**EXERCISE GOAL:** Starting at the line that contains "Gebäuden im Rhein-Erft-Kreis", reproduce every line through the end of the entries below, with no pictures in the copy.

**INPUT DATA:**
------------------------------------------------
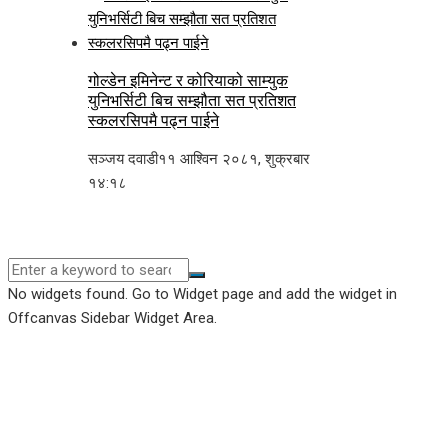
गोल्डेन इमिनेन्ट र कोरियाको साम्युक
युनिभर्सिटी बिच सम्झौता सत प्रतिशत
स्कलरसिपमै पढ्न पाईने
सञ्जय दवाडी
११ आश्विन २०८१, शुक्रबार
१४:१८
No widgets found. Go to Widget page and add the widget in
Offcanvas Sidebar Widget Area.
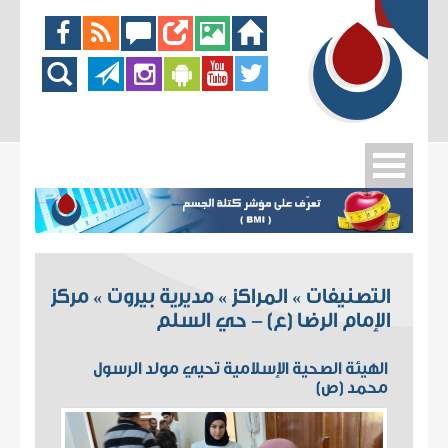
التصنيفات
المراكز
مديرية بيروت
مركز
»
»
»
الإمام الرضا (ع) - حي السلم
الهيئة الصحية الإسلامية تحيي مولد الرسول
محمد (ص)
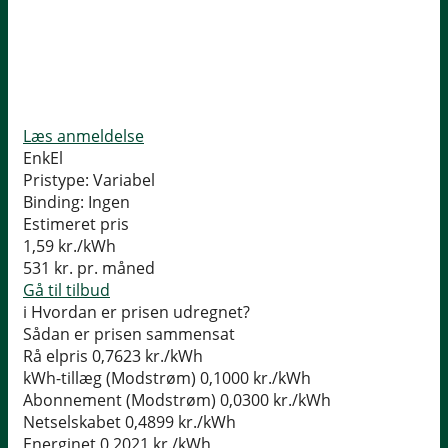
Læs anmeldelse
EnkEl
Pristype:
Variabel
Binding:
Ingen
Estimeret pris
1,59
kr./kWh
531
kr. pr. måned
Gå til tilbud
i
Hvordan er prisen udregnet?
Sådan er prisen sammensat
Rå elpris
0,7623 kr./kWh
kWh-tillæg (Modstrøm)
0,1000 kr./kWh
Abonnement (Modstrøm)
0,0300 kr./kWh
Netselskabet
0,4899 kr./kWh
Energinet
0,2021 kr./kWh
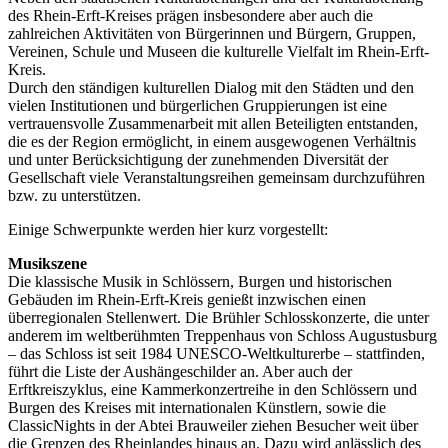
des Rhein-Erft-Kreises prägen insbesondere aber auch die
zahlreichen Aktivitäten von Bürgerinnen und Bürgern, Gruppen,
Vereinen, Schule und Museen die kulturelle Vielfalt im Rhein-Erft-
Kreis.
Durch den ständigen kulturellen Dialog mit den Städten und den
vielen Institutionen und bürgerlichen Gruppierungen ist eine
vertrauensvolle Zusammenarbeit mit allen Beteiligten entstanden,
die es der Region ermöglicht, in einem ausgewogenen Verhältnis
und unter Berücksichtigung der zunehmenden Diversität der
Gesellschaft viele Veranstaltungsreihen gemeinsam durchzuführen
bzw. zu unterstützen.
Einige Schwerpunkte werden hier kurz vorgestellt:
Musikszene
Die klassische Musik in Schlössern, Burgen und historischen
Gebäuden im Rhein-Erft-Kreis genießt inzwischen einen
überregionalen Stellenwert. Die Brühler Schlosskonzerte, die unter
anderem im weltberühmten Treppenhaus von Schloss Augustusburg
– das Schloss ist seit 1984 UNESCO-Weltkulturerbe – stattfinden,
führt die Liste der Aushängeschilder an. Aber auch der
Erftkreiszyklus, eine Kammerkonzertreihe in den Schlössern und
Burgen des Kreises mit internationalen Künstlern, sowie die
ClassicNights in der Abtei Brauweiler ziehen Besucher weit über
die Grenzen des Rheinlandes hinaus an. Dazu wird anlässlich des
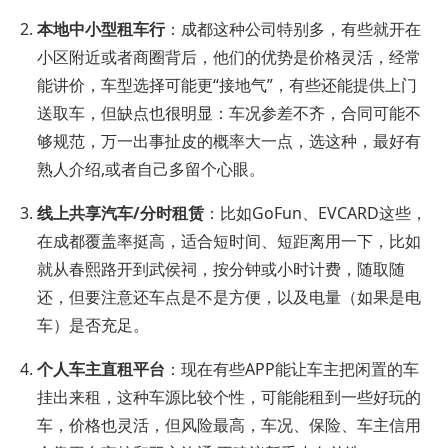
本地中小型租车行
：成都这种公司特别多，有些就开在
小区附近或者商圈背后，他们的优势是价格灵活，经常
能讲价，车型选择可能更“接地气”，有些还能提供上门
送取车，但缺点也很明显：车况参差不齐，合同可能不
够规范，万一出事扯皮的概率大一点，选这种，最好有
熟人介绍,或者自己多留个心眼。
线上共享汽车/分时租赁
：比如GoFun、EVCARD这些，
在成都覆盖率挺高，适合短时间、短距离用一下，比如
就从春熙路开到武侯祠，按分钟或小时计费，随取随
还，但要注意还车点是不是方便，以及电量（如果是电
车）是否充足。
个人车主直租平台
：现在有些APP能让车主把闲置的车
挂出来租，这种车源比较个性，可能能租到一些好玩的
车，价格也灵活，但风险最高，车况、保险、车主信用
------------------------------------------------
**WORKED SOLUTION:**
Gebäuden im Rhein-Erft-Kreis genießt inzwischen einen
überregionalen Stellenwert. Die Brühler Schlosskonzerte, die unter
anderem im weltberühmten Treppenhaus von Schloss Augustusburg
– das Schloss ist seit 1984 UNESCO-Weltkulturerbe – stattfinden,
führt die Liste der Aushängeschilder an. Aber auch der
Erftkreiszyklus, eine Kammerkonzertreihe in den Schlössern und
Burgen des Kreises mit internationalen Künstlern, sowie die
ClassicNights in der Abtei Brauweiler ziehen Besucher weit über
die Grenzen des Rheinlandes hinaus an. Dazu wird anlässlich des
本地中小型租车行
：成都这种公司特别多，有些就开在
小区附近或者商圈背后，他们的优势是价格灵活，经常
能讲价，车型选择可能更“接地气”，有些还能提供上门
送取车，但缺点也很明显：车况参差不齐，合同可能不
够规范，万一出事扯皮的概率大一点，选这种，最好有
熟人介绍,或者自己多留个心眼。
线上共享汽车/分时租赁
：比如GoFun、EVCARD这些，
在成都覆盖率挺高，适合短时间、短距离用一下，比如
就从春熙路开到武侯祠，按分钟或小时计费，随取随
还，但要注意还车点是不是方便，以及电量（如果是电
车）是否充足。
个人车主直租平台
：现在有些APP能让车主把闲置的车
挂出来租，这种车源比较个性，可能能租到一些好玩的
车，价格也灵活，但风险最高，车况、保险、车主信用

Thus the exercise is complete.